Recently, Crawford, Neimeier and Tweed had an article on their research printed in the March 6 edition of the prestigious, scientific journal, Nature.
The article is entitled "Optimal transsaccadic integration explains distorted spatial perception". Their findings were based on experiments carried out in one of Crawford’s CVR labs. The research project was funded by the CIHR Group for Action and Perception, to which Crawford and Tweed belong.
Crawford submitted the following information about the project to YFile.
In recent years, there has been considerable excitement in the vision and cognition communities about "change blindness". This is a phenomenon where people fail to observe changes in the environment when there is some kind of visual distraction during the change.
In one dramatic study, unsuspecting subjects who were giving directions to an experimenter failed to notice when this experimenter surreptitiously "changed" into another person, even to another sex, after the visual interruption of two people carrying a door between the subject and experimenter.
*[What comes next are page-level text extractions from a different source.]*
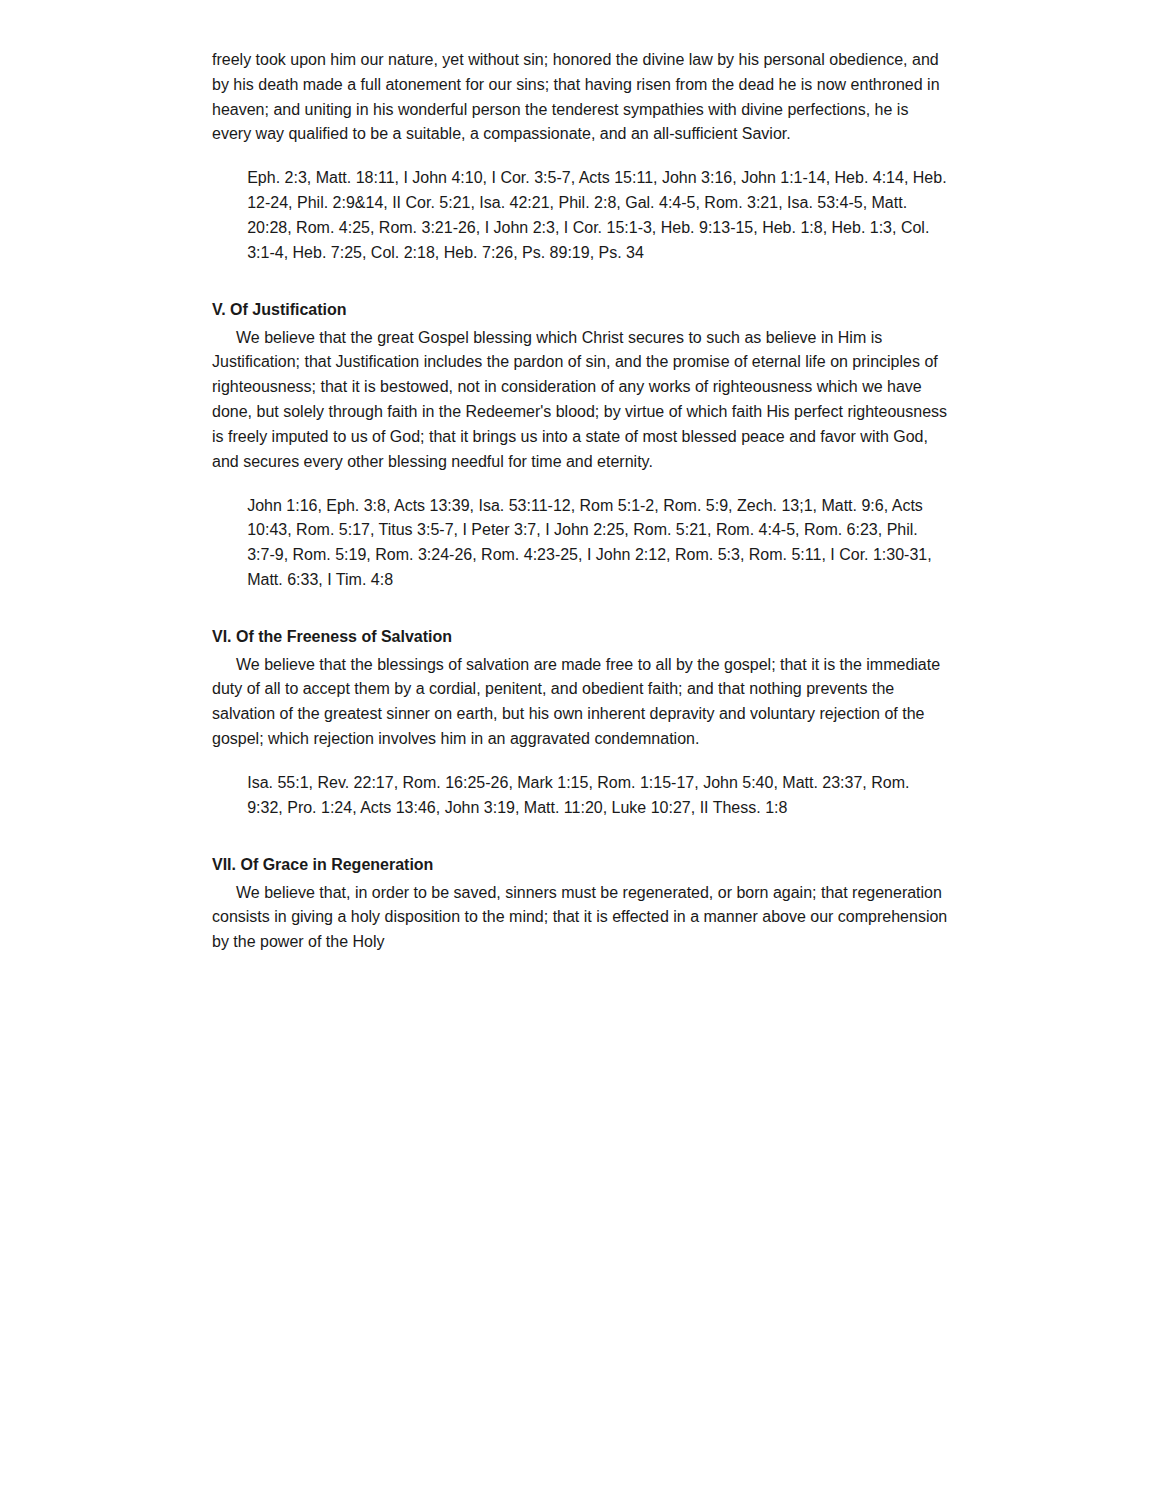freely took upon him our nature, yet without sin; honored the divine law by his personal obedience, and by his death made a full atonement for our sins; that having risen from the dead he is now enthroned in heaven; and uniting in his wonderful person the tenderest sympathies with divine perfections, he is every way qualified to be a suitable, a compassionate, and an all-sufficient Savior.
Eph. 2:3, Matt. 18:11, I John 4:10, I Cor. 3:5-7, Acts 15:11, John 3:16, John 1:1-14, Heb. 4:14, Heb. 12-24, Phil. 2:9&14, II Cor. 5:21, Isa. 42:21, Phil. 2:8, Gal. 4:4-5, Rom. 3:21, Isa. 53:4-5, Matt. 20:28, Rom. 4:25, Rom. 3:21-26, I John 2:3, I Cor. 15:1-3, Heb. 9:13-15, Heb. 1:8, Heb. 1:3, Col. 3:1-4, Heb. 7:25, Col. 2:18, Heb. 7:26, Ps. 89:19, Ps. 34
V. Of Justification
We believe that the great Gospel blessing which Christ secures to such as believe in Him is Justification; that Justification includes the pardon of sin, and the promise of eternal life on principles of righteousness; that it is bestowed, not in consideration of any works of righteousness which we have done, but solely through faith in the Redeemer's blood; by virtue of which faith His perfect righteousness is freely imputed to us of God; that it brings us into a state of most blessed peace and favor with God, and secures every other blessing needful for time and eternity.
John 1:16, Eph. 3:8, Acts 13:39, Isa. 53:11-12, Rom 5:1-2, Rom. 5:9, Zech. 13;1, Matt. 9:6, Acts 10:43, Rom. 5:17, Titus 3:5-7, I Peter 3:7, I John 2:25, Rom. 5:21, Rom. 4:4-5, Rom. 6:23, Phil. 3:7-9, Rom. 5:19, Rom. 3:24-26, Rom. 4:23-25, I John 2:12, Rom. 5:3, Rom. 5:11, I Cor. 1:30-31, Matt. 6:33, I Tim. 4:8
VI. Of the Freeness of Salvation
We believe that the blessings of salvation are made free to all by the gospel; that it is the immediate duty of all to accept them by a cordial, penitent, and obedient faith; and that nothing prevents the salvation of the greatest sinner on earth, but his own inherent depravity and voluntary rejection of the gospel; which rejection involves him in an aggravated condemnation.
Isa. 55:1, Rev. 22:17, Rom. 16:25-26, Mark 1:15, Rom. 1:15-17, John 5:40, Matt. 23:37, Rom. 9:32, Pro. 1:24, Acts 13:46, John 3:19, Matt. 11:20, Luke 10:27, II Thess. 1:8
VII. Of Grace in Regeneration
We believe that, in order to be saved, sinners must be regenerated, or born again; that regeneration consists in giving a holy disposition to the mind; that it is effected in a manner above our comprehension by the power of the Holy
This, of course, is also an important principle in sleight-of-hand magic tricks. But psychologists and neuroscientists have interpreted this to mean that, despite intuition, the brain does not retain a very good moment-to-moment memory of the visual world.
We reasoned that this is not a case of bad memory, but rather a case of a very sensible brain rejecting possibilities that are extremely unlikely to occur (such as people switching sex mid-way through a conversation).
To test this we looked at the simple case where people fail to notice small, quick jumps in a visual stimulus when they occur during an eye movement. First, we trained mathematical models of the brain to remember where objects are. These models predicted that when a stimulus jumps during an eye movement, the brain would discount the apparent change as a mistake in the eye movement rather than a less likely event in the external world.
Specifically, our models predicted that subjects with more accurate eye movements would be more sensitive to perceiving stimulus jumps than subjects with more sloppy eye movements.
Detailed testing in real subjects showed this to be true. This casts doubt on the idea that change blindness is necessarily due to poor memory; at least some forms are due to the brain making optimal inferences about the visual world.